Angioplasty cost the U.S. health system more than $10 billion in 2014, according to a 2015 American Heart Association report. The approximately one million angioplasties performed annually put the procedure in the top ten among health care costs.
“Although some cardiac patients are not in a condition to shop for the procedure, the data shows that many whose condition is less than urgent have the ability to consider both quality and cost as they choose the best facility for their care,” added Haywood. The cases included in the BCBS study were exclusively non-emergent angioplasties.
Charges can range widely even in the same market. In the Los Angeles-Long Beach, CA market, for example, there is a 532 percent difference between the provider with the lowest charges - $10,749 - and the hospital with the highest charges - $67,937.
Further, in the top five high-variation markets, high-cost facilities performed a significant portion of the angioplasties. In each of these markets, the data indicates that there are hospitals with just as good quality outcomes and much lower pricing.

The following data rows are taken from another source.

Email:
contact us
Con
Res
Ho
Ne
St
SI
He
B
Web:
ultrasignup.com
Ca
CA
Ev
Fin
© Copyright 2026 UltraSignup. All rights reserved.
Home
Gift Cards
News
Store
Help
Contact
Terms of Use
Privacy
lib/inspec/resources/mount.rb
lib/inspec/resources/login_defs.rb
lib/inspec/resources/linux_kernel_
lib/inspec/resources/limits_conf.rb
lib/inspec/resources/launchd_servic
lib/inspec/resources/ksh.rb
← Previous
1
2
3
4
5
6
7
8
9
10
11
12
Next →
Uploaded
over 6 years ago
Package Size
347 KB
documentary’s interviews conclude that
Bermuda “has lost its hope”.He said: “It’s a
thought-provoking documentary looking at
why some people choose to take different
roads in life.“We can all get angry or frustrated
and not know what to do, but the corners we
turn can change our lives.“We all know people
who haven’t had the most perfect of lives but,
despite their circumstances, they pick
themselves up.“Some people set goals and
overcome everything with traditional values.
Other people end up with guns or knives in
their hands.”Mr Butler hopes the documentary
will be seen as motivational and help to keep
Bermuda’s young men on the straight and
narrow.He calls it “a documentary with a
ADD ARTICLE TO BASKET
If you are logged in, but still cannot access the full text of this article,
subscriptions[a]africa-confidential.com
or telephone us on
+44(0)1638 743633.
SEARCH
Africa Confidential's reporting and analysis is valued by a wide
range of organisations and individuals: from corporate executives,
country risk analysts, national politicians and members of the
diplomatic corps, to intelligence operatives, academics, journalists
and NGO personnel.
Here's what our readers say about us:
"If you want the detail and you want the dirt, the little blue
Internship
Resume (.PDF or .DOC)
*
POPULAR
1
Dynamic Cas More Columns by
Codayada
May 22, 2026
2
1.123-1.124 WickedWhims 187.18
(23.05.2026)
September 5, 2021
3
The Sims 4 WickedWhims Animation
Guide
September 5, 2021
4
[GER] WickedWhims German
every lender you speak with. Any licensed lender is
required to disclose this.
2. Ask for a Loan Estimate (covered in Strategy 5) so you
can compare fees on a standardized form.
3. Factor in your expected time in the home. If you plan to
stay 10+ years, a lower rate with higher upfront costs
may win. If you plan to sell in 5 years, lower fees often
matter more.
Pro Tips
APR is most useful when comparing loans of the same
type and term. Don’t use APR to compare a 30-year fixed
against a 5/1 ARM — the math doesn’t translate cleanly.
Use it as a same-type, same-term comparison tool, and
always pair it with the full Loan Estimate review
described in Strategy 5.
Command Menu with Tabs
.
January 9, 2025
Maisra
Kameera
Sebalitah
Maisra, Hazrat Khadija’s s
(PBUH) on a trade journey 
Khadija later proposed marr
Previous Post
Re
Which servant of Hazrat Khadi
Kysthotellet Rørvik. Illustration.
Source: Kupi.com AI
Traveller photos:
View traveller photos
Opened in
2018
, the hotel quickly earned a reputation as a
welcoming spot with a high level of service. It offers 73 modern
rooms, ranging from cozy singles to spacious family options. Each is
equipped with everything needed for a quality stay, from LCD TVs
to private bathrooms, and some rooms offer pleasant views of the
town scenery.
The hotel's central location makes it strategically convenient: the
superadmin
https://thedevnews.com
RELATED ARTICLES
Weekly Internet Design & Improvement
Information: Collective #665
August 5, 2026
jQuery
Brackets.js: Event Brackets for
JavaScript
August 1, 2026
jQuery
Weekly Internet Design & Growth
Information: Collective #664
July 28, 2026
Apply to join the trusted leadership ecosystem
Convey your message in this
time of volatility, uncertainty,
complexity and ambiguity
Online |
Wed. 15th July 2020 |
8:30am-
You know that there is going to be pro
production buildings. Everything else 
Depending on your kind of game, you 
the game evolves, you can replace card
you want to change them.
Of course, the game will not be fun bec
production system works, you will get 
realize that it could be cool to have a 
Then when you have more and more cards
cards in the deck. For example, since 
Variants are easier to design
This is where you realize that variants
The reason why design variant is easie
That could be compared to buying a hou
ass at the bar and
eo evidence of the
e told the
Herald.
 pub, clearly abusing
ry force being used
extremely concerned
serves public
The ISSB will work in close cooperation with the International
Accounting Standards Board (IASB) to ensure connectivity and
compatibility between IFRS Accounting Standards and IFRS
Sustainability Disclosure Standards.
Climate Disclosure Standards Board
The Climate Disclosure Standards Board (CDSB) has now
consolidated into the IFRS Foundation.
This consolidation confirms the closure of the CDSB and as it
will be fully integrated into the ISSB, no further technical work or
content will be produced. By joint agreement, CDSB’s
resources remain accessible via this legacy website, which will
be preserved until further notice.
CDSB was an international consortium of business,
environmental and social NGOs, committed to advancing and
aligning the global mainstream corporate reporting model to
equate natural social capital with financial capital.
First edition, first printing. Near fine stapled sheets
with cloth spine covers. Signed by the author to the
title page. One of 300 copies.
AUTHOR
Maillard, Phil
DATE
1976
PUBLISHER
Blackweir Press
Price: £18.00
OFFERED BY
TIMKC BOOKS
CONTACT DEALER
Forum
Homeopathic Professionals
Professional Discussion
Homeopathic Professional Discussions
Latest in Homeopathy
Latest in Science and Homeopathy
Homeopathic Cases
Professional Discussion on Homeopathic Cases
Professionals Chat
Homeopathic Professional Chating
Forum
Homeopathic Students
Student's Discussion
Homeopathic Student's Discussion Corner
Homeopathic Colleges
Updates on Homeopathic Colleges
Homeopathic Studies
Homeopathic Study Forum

According to Haywood, there are nearly 250 providers nationwide designated as “distinction centers" — a label indicating they are 20 percent more cost-efficient than non-designated centers. Most of the markets studied had at least one of these designated providers.
For Haywood, sharing this data is vital to meeting the goals set under the Affordable Care Act.
“It’s important to continue shifting health care payment away from the traditional fee-for-service model. BCBS companies across the nation now spend about one in five medical claim dollars in programs that provide incentives for better health outcomes while reducing costs and waste.”